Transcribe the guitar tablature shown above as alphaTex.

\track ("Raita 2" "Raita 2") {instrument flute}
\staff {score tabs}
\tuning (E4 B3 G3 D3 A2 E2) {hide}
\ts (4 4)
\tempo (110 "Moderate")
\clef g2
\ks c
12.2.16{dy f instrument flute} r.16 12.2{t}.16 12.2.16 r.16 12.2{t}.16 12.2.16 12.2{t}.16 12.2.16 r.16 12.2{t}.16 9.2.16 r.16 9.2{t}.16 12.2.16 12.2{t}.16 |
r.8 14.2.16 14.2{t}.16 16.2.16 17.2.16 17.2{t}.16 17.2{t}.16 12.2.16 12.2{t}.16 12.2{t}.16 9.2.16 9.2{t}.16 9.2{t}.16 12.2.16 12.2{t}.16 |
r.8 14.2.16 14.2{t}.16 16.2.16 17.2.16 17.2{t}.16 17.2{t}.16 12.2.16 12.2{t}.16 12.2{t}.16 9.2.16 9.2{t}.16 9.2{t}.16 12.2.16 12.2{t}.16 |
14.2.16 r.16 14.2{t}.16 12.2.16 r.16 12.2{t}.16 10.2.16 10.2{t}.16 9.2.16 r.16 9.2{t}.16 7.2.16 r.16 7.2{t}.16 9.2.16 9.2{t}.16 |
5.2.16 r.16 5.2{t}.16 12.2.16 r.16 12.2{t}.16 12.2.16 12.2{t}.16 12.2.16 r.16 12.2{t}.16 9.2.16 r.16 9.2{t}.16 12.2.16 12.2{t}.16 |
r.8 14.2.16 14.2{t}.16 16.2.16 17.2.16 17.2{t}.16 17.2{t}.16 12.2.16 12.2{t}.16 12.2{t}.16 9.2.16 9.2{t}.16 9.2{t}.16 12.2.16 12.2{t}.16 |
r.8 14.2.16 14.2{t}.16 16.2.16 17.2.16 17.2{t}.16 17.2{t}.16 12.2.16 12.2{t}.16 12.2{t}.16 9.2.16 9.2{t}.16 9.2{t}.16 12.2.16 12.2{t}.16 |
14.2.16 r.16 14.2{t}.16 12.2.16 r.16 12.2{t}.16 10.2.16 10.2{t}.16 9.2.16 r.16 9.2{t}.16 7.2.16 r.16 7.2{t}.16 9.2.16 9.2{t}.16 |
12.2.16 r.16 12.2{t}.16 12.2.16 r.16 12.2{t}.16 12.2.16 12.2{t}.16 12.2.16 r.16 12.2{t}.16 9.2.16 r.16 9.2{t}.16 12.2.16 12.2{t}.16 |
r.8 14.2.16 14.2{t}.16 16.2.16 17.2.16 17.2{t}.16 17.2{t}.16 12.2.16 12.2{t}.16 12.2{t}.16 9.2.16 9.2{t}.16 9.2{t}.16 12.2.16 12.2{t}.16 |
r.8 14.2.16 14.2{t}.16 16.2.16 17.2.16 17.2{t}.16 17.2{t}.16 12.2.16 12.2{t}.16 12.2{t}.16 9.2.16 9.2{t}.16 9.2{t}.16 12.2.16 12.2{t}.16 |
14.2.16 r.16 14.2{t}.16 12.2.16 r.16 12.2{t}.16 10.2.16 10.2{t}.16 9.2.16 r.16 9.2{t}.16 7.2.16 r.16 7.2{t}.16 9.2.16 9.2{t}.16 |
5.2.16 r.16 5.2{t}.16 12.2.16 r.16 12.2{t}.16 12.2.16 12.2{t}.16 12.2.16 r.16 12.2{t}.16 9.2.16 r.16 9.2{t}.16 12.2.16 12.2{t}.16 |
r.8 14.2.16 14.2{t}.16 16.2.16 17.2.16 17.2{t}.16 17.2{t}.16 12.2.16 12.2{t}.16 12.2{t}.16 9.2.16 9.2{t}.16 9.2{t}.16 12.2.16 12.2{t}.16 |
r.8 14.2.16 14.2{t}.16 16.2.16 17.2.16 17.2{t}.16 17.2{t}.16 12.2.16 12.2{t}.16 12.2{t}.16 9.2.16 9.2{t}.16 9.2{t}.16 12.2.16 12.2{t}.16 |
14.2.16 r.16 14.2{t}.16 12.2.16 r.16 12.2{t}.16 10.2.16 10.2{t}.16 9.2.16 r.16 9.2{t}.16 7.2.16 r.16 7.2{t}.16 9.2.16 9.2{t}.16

» **Goal**
Pull out every line of the data above that contains the string "flute". Case counts.

» **Expected answer**
\track ("Raita 2" "Raita 2") {instrument flute}
12.2.16{dy f instrument flute} r.16 12.2{t}.16 12.2.16 r.16 12.2{t}.16 12.2.16 12.2{t}.16 12.2.16 r.16 12.2{t}.16 9.2.16 r.16 9.2{t}.16 12.2.16 12.2{t}.16 |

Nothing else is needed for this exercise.